Duncan gruñó con desagrado y se apartó, incapaz de soportar el reflejo de sí mismo en aquellos bellos ojos.

- Mi oscuro guerrero -susurró Amber al tiempo que le cogía de la mano para tratar de aplacarlo.

La voz quebrada de la joven atrapó a Duncan.

- Dime qué he hecho mal -suplicó ella.

- Nada.

- Entonces, ¿por qué te apartas de mi lado?

- Intento alejarme de mí mismo -le explicó con rudeza-. Deja que lo haga.

Amber apartó su mano con rapidez y Duncan se puso en pie. Se ajustó la ropa con movimientos secos y se quedó de pie con los puños cerrados a los costados.

- ¿Puedes montar a caballo? -preguntó tenso.

- Sí.

- ¿Estás segura?

- Duncan -estalló exasperada-, he venido aquí contigo a caballo, ¿recuerdas?

- Y después yo te he desgarrado hasta hacerte sangrar. Dime la verdad: ¿puedes montar?

- Claro que sí.

- Bien. Hemos de llegar al castillo rápidamente.

- ¿Por qué?

No hubo respuesta.

Amber miró hacia arriba. Lo que hasta hacía poco había sido un cielo amenazador e iluminado por los rayos, mostraba ahora un gris perlado.

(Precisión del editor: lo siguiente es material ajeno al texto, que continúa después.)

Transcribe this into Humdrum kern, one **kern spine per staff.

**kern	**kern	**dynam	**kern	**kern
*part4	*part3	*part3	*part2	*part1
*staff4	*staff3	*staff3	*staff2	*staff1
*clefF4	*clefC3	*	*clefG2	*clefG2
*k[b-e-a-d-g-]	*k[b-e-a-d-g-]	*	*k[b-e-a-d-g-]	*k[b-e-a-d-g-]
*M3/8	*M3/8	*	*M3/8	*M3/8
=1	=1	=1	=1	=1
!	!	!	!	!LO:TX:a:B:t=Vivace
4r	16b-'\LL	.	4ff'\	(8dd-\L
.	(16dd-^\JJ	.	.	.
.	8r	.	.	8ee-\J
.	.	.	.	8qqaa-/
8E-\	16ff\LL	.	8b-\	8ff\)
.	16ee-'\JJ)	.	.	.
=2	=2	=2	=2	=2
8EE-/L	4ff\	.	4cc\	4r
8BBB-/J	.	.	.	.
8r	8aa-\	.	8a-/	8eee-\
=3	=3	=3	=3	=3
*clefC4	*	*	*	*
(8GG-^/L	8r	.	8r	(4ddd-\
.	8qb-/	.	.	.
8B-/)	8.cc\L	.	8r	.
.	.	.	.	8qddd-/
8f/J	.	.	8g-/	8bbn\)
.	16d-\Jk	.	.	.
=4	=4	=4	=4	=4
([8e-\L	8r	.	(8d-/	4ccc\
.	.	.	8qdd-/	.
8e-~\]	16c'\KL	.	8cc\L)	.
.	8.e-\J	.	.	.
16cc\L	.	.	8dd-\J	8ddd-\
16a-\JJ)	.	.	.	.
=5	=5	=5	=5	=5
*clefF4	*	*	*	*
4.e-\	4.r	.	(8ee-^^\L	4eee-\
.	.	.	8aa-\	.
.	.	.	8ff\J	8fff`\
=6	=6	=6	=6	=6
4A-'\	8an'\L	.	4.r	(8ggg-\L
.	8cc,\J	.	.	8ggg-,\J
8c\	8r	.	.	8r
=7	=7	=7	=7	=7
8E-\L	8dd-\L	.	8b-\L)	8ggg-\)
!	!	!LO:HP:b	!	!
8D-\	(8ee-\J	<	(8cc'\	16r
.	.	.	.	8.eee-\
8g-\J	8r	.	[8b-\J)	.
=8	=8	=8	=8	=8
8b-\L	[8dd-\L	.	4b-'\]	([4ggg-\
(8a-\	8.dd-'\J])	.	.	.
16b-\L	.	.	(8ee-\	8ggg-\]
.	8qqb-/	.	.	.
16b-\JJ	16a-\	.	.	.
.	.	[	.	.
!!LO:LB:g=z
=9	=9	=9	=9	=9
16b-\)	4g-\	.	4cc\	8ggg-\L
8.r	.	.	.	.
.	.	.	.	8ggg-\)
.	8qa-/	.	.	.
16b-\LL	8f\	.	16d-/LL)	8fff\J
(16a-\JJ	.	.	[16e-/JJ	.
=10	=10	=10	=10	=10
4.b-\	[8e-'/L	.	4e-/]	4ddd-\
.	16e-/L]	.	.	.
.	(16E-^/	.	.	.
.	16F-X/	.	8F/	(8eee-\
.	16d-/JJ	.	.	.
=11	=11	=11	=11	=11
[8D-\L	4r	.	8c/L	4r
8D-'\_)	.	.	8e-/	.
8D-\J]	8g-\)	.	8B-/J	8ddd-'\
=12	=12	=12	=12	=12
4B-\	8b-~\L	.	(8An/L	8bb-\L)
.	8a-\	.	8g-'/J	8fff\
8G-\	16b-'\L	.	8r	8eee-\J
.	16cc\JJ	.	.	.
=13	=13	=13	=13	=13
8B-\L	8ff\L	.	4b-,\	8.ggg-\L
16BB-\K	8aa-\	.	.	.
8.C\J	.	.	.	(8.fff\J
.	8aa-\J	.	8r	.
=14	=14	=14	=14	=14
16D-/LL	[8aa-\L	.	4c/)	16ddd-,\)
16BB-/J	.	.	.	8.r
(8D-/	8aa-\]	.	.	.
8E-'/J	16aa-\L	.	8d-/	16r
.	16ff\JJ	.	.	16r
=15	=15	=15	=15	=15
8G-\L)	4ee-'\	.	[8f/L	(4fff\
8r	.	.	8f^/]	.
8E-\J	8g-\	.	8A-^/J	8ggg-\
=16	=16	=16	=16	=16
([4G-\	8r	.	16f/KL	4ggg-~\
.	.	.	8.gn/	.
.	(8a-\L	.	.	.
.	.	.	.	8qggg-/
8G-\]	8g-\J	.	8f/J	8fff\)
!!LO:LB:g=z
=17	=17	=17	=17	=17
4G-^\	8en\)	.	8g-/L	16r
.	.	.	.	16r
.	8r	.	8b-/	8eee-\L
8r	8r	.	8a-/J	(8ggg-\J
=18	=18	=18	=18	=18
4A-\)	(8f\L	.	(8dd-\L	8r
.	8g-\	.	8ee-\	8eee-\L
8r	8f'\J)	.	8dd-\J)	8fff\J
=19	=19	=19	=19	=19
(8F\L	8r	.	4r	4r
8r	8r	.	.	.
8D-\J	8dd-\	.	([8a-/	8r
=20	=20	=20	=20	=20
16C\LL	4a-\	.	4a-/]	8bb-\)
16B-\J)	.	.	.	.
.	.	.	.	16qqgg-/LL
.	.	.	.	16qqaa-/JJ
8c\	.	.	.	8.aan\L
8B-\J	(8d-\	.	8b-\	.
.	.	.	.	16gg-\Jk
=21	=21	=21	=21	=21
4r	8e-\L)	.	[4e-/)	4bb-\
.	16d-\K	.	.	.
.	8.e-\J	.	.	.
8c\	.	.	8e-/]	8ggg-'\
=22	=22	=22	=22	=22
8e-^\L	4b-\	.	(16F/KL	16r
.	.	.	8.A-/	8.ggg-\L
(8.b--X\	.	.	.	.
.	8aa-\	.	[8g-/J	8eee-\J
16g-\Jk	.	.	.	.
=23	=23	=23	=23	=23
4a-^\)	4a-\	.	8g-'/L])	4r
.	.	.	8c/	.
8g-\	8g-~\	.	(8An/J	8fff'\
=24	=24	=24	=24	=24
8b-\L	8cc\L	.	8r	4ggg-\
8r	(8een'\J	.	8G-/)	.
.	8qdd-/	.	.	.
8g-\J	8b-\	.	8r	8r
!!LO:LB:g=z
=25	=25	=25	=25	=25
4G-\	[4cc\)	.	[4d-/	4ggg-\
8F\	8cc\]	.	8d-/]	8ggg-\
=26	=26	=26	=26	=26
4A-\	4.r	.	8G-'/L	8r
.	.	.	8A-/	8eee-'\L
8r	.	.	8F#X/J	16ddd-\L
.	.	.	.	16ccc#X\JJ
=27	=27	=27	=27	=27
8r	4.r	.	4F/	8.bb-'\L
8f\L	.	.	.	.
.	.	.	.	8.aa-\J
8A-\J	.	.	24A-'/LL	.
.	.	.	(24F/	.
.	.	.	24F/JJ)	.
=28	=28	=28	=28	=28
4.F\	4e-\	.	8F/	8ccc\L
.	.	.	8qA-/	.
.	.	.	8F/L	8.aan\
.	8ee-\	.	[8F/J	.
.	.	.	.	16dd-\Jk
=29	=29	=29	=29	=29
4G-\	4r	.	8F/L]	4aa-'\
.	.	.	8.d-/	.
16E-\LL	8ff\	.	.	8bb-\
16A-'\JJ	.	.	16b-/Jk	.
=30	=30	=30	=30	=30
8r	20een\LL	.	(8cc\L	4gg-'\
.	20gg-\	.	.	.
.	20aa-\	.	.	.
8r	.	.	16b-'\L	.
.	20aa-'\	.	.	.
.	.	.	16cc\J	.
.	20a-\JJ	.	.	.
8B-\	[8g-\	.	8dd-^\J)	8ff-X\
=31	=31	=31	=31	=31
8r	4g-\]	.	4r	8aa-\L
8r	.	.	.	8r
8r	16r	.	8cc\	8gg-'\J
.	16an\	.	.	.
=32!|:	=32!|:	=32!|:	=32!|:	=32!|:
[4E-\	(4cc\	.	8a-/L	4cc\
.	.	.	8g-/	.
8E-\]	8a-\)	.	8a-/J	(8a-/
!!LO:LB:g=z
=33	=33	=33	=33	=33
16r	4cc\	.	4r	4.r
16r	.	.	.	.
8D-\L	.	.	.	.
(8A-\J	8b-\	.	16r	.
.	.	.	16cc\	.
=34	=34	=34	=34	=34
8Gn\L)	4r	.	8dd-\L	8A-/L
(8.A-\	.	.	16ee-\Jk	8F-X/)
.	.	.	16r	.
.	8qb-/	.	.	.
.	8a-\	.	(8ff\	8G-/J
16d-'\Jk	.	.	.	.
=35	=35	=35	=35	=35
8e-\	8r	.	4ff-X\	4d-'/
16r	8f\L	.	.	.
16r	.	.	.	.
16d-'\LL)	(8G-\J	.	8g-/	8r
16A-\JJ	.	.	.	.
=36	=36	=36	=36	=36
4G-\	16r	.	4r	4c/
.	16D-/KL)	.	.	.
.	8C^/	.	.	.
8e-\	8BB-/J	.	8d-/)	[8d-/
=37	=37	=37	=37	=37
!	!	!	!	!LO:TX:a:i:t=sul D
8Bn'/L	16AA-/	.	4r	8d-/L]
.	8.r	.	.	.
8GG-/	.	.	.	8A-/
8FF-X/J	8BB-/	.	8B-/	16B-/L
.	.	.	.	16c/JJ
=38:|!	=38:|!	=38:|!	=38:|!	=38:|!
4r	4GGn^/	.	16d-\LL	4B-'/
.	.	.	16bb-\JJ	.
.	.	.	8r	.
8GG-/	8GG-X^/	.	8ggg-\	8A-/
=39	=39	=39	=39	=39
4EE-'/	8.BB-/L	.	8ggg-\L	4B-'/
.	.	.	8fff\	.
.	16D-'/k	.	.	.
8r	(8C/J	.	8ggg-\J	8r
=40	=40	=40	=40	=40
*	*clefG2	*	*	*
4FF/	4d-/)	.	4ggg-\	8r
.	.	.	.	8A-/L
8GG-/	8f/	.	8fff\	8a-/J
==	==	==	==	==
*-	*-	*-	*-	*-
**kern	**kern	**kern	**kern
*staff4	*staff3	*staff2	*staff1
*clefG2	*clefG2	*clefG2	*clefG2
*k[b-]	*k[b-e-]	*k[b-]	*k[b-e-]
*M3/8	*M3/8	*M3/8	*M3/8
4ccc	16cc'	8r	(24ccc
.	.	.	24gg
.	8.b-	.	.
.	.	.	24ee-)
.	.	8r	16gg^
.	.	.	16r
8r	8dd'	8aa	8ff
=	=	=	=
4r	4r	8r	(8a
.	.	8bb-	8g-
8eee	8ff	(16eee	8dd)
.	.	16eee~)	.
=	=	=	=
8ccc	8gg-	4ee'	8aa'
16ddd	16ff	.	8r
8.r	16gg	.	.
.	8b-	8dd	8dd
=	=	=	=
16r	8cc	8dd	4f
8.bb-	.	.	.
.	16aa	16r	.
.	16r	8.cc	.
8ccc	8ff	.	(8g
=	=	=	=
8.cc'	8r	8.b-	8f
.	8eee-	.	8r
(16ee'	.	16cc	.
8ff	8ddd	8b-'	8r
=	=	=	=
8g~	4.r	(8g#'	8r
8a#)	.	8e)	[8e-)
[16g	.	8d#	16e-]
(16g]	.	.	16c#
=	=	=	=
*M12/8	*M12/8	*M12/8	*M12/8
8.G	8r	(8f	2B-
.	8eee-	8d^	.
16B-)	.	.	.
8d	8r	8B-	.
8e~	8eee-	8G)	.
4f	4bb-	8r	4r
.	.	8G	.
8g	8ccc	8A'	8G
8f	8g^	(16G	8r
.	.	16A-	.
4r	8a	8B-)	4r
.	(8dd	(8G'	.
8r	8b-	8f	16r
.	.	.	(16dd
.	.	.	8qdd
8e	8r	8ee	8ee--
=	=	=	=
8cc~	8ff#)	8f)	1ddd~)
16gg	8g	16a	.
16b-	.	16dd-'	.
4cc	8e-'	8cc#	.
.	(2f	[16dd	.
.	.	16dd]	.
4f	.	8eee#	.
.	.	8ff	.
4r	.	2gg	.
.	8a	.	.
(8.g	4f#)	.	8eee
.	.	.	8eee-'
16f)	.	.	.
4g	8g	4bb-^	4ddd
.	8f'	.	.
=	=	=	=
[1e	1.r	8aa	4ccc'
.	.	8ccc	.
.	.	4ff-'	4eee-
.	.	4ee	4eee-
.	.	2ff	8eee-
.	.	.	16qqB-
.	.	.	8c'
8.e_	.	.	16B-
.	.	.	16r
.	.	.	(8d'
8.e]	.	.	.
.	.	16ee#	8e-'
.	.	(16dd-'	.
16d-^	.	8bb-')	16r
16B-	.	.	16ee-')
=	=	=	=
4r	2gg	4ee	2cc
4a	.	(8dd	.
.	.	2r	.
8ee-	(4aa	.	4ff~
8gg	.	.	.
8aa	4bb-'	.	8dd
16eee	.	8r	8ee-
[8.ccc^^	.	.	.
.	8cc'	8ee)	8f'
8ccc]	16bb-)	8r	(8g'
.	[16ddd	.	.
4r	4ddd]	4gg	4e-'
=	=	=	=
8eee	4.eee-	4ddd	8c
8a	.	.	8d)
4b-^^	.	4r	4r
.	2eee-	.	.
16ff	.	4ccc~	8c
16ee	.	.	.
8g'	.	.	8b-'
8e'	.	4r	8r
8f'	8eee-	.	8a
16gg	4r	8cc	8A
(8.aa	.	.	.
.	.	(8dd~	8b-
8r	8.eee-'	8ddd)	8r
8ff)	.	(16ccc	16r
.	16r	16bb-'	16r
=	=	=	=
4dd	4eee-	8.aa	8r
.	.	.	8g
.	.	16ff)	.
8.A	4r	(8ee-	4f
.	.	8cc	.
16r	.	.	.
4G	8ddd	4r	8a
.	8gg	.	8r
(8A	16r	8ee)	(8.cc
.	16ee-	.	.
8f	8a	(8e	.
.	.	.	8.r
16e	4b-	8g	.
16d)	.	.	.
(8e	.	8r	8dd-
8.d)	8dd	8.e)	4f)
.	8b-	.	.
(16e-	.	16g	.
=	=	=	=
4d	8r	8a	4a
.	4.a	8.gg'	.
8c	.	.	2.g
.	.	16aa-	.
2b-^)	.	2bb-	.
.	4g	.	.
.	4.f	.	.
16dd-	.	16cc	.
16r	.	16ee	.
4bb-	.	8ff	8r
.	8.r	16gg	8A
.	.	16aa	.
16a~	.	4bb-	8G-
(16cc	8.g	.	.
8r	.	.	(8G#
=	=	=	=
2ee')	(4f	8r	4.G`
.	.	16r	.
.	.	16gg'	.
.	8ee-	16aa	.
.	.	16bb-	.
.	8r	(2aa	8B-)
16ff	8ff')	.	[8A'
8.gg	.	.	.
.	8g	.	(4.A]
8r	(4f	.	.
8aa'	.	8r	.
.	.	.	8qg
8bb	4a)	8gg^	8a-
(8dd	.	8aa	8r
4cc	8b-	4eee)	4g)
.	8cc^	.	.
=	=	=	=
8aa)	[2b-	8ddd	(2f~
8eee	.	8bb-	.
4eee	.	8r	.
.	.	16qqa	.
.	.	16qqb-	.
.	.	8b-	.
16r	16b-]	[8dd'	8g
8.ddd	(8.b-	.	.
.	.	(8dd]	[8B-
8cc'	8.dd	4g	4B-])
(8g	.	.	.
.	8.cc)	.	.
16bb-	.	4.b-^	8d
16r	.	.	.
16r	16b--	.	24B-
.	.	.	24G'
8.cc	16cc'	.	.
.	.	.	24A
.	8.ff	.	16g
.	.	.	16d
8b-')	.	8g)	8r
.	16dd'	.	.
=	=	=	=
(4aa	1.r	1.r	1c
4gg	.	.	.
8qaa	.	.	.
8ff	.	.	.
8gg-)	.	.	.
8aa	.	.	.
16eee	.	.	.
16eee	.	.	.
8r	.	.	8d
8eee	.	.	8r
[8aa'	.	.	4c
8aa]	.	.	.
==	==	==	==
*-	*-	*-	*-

- ¡La tormenta se ha alejado! -exclamó sorprendida.

Duncan lanzó al cielo un rápido vistazo. Después se giró malhumorado y miró al serbal que vigilaba el sueño eterno del montículo.

¿Estás complacido, serbal?

Habría sido mejor que me hubieras dejado morir antes que vivir para convertirme en un salvaje que no se puede controlar, que mancilla la inocencia de las vírgenes.

Había tomado aquello que estaba claramente prohibido. Debía asumir las consecuencias y rezar por que al cumplir una de sus promesas no estuviese rompiendo otra, una promesa que no recordaba.

- Vamos -la instó Duncan con sequedad, caminando hacia los caballos-. Tenemos que preparar una boda.